If NASCAR is, in fact, for sale then maybe our beloved-but-broken Great American Sport can be saved, after all.
Let's be honest, shall we? NASCAR is dying before our very eyes and the potential sale of it by the founding France family might be the only way to save it from going the way of horse racing.
Although the France ownership group is not confirming the recent Reuters report that the family is selling NASCAR; they're not denying it either. This is a good thing. The France family, particularly Chairman Brian France (the grandson of founding father Bill France Sr.) is taking the Thelma and Louise route and essentially driving NASCAR off of a cliff.
Even those within NASCAR's inner circle just roll their eyes when Brian France's name is mentioned. He is aloof, distant with fans and media and becoming less and less visible as the face of NASCAR. Sadly, he is considered an outsider in the sport his own family founded.
It certainly hasn't helped that so many popular drivers - Jeff Gordon, Dale Earnhardt Jr., Tony Stewart and Danica Patrick - have retired in recent years and left the sport to a current crop of drivers that don't exactly move the needle.
Fans are staying away from NASCAR tracks in record numbers, television viewers are tuning out NASCAR races in record numbers and corporate sponsors are bailing out on NASCAR drivers in record numbers. NASCAR's best hope for survival is for new blood, new ideas and a fresh, new start.
Perhaps more than any other sport in today's crowded entertainment landscape, NASCAR faces obstacles that are going to be difficult to overcome. NASCAR's season is too long, the races are too long and our attention span is too short. Ironically, a sport that is based on speed is becoming obsolete because it lasts too long. Almost every sport is trying to quicken the game-day experience, but this goal is difficult to attain for NASCAR.
Many sports fans simply aren't willing to invest the entire day (and sometimes night) it takes to attend a NASCAR race. By the time you drive to a track in a non-metropolitan area such as Darlington, Martinsville or Bristol, endure the traffic getting into the track, watch the race for four hours (without any weather delays), endure the traffic leaving the track and then drive home, you're talking about a 10- to 12-hour day.

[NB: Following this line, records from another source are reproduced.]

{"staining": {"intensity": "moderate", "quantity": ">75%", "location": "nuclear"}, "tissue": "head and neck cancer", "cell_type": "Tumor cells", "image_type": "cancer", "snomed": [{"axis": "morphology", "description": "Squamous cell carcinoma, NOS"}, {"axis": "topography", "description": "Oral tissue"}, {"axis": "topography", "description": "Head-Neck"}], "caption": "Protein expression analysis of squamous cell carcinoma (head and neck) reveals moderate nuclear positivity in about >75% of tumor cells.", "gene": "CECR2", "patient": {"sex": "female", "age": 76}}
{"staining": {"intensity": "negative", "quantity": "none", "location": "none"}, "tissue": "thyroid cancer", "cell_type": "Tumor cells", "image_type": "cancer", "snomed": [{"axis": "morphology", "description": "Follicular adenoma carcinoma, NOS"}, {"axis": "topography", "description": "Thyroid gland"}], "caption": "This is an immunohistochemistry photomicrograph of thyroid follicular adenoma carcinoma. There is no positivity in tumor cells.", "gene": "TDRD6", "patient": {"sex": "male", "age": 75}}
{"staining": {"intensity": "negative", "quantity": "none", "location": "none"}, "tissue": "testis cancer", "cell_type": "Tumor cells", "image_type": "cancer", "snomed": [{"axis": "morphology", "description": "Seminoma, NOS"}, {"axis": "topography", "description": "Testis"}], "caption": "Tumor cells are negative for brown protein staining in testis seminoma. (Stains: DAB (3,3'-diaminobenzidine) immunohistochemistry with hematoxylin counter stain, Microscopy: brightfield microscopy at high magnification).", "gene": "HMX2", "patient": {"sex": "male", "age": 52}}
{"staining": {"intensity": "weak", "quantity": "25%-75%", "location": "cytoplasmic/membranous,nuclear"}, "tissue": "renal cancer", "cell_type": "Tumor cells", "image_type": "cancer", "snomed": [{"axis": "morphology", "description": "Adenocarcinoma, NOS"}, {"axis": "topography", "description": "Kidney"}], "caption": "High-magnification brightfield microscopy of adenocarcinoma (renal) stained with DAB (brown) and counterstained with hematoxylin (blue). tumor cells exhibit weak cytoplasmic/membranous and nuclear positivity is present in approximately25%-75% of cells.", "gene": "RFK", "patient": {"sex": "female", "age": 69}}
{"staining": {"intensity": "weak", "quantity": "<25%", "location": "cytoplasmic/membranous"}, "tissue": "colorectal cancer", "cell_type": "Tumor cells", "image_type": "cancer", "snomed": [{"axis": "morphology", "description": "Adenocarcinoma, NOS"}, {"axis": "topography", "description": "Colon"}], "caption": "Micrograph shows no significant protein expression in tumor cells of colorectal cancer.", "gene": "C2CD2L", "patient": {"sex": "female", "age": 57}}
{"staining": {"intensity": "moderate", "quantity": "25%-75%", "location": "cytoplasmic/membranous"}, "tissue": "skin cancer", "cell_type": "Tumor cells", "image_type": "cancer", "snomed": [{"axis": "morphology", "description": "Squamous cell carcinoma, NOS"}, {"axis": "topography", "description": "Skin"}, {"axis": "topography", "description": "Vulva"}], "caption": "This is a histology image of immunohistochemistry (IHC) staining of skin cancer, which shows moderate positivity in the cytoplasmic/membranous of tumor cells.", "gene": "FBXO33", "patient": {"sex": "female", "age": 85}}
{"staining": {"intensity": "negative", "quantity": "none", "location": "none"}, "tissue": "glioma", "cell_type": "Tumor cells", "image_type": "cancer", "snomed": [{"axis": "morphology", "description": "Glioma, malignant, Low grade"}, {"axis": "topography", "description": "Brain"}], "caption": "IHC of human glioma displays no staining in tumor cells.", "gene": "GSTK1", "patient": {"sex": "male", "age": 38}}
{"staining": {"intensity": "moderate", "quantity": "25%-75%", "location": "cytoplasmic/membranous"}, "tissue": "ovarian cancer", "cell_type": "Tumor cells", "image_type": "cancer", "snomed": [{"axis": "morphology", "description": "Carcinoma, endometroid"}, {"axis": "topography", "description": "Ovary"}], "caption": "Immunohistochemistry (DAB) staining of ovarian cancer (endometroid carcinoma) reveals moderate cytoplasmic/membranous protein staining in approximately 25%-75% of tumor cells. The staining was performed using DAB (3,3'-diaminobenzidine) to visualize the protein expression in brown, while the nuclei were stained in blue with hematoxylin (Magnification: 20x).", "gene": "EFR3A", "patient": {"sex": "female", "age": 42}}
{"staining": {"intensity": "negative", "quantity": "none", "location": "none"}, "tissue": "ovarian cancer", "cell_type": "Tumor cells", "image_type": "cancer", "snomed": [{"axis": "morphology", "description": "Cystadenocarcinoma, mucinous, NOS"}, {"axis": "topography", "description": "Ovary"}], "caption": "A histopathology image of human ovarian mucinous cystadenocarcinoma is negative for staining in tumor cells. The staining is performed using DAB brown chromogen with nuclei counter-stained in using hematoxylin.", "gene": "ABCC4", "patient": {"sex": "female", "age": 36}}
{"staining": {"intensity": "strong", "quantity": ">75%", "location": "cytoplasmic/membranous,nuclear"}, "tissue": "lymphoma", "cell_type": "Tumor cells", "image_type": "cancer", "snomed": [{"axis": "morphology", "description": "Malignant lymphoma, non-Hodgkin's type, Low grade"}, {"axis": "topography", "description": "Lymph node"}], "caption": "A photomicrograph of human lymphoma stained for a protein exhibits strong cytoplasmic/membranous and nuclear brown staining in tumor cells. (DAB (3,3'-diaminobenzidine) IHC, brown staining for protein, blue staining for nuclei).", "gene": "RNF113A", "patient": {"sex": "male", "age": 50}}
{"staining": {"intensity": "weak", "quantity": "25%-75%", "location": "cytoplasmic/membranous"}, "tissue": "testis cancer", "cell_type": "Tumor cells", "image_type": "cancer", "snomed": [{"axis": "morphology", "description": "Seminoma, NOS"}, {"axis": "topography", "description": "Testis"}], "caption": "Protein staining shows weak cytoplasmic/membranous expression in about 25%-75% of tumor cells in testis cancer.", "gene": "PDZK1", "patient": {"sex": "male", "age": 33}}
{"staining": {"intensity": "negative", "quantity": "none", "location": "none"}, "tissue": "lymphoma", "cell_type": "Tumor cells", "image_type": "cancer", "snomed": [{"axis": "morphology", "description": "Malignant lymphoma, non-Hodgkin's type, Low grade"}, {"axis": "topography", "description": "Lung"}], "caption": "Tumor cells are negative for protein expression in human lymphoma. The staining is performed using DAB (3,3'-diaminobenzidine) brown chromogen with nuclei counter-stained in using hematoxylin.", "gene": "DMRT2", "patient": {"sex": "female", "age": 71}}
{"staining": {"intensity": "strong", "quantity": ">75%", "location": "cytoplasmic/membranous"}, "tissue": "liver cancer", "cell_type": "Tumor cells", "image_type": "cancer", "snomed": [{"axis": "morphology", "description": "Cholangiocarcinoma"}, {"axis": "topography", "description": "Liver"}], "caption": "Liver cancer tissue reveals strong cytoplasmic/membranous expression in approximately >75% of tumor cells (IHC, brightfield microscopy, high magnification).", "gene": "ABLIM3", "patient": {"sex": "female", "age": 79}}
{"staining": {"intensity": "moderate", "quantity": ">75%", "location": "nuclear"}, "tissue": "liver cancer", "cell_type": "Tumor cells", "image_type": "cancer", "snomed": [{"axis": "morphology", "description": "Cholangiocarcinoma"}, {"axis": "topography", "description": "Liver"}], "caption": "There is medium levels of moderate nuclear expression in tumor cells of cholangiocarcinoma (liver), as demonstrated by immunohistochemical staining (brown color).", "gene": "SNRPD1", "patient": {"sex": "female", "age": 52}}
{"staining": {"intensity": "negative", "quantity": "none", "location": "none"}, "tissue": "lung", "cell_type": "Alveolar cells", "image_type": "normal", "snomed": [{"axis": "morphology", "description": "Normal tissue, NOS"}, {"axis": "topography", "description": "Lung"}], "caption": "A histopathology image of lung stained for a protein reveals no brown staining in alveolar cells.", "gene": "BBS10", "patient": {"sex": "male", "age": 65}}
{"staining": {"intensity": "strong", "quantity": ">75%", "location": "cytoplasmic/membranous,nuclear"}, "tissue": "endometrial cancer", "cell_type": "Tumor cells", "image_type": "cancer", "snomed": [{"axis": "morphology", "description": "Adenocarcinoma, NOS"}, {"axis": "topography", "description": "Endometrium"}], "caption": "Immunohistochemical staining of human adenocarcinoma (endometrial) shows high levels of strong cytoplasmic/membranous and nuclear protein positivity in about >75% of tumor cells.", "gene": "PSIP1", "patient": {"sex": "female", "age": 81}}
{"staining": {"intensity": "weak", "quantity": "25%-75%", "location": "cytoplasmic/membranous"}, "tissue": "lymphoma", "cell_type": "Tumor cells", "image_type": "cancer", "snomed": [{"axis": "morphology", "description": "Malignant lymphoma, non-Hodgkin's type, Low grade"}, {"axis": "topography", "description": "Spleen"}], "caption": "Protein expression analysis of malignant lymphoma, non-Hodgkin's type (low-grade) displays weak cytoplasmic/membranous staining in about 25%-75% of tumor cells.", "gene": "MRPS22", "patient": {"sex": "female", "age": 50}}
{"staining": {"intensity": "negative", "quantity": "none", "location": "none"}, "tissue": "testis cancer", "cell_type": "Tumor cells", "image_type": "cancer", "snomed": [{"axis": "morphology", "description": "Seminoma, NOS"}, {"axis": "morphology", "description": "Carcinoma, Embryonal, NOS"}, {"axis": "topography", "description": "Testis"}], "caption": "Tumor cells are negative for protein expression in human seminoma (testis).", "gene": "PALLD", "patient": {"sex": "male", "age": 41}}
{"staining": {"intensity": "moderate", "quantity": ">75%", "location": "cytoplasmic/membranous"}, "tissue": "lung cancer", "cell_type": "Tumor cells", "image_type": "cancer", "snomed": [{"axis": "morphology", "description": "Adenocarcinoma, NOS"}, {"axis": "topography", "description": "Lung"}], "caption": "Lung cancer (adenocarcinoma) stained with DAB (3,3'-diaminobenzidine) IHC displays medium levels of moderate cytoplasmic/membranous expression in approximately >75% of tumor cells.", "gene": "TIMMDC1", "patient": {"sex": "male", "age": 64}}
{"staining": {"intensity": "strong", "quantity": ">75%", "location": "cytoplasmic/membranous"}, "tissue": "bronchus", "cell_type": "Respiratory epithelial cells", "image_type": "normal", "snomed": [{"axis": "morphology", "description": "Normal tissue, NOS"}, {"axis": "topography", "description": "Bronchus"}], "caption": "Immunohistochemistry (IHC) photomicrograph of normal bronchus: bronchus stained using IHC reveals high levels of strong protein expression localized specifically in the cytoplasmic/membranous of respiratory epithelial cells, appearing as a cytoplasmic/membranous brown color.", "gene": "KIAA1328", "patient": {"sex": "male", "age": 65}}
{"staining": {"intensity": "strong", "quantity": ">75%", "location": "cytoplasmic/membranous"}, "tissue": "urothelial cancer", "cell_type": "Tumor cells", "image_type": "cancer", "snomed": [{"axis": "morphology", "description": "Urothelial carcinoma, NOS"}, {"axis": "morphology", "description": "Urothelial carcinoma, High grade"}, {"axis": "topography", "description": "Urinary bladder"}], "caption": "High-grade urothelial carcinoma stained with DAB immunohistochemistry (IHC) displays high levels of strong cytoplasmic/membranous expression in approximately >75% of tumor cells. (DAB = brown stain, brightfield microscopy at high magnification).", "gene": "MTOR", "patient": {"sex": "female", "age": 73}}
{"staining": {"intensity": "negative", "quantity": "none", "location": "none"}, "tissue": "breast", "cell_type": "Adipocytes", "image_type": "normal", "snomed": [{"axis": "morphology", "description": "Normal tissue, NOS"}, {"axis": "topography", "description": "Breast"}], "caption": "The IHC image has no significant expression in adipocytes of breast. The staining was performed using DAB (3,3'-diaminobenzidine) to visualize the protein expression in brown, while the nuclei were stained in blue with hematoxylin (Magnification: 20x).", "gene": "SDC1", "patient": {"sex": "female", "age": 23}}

Forbes did an article on NASCAR's woes and used a recent race in Richmond as an example of the massive decline in attendance. The Richmond race "drew a crowd estimated by news media at about 42,500 - not bad for stands that now seat about 50,000. But there used to be 112,000 seats at Richmond, which were filled for 33 Cup races in a row through 2008."
Translation: NASCAR cannot remove seats and downsize its track fast enough to keep up with the mass exodus of fans.
Alarmingly, NASCAR has lost more than half (54 percent) of its attendance in the last decade and the TV ratings are plummeting at an equally startling rate. A troubling example are the ratings from the most recent telecast from the Geico 500 in Talladega - one of NASCAR's most famous and prestigious tracks. According to Forbes figures, TV ratings for the Talladega race have plunged 30 percent in just two years.
Sadly, it's time for the old-school, grass-roots, family-owned business to give way to a new-age, cutting-edge, creatively innovative corporation. It's become clear that the creators of NASCAR are now overseeing the death of NASCAR.
If the France family truly wants to save their sport then the time has come for them to sell their sport.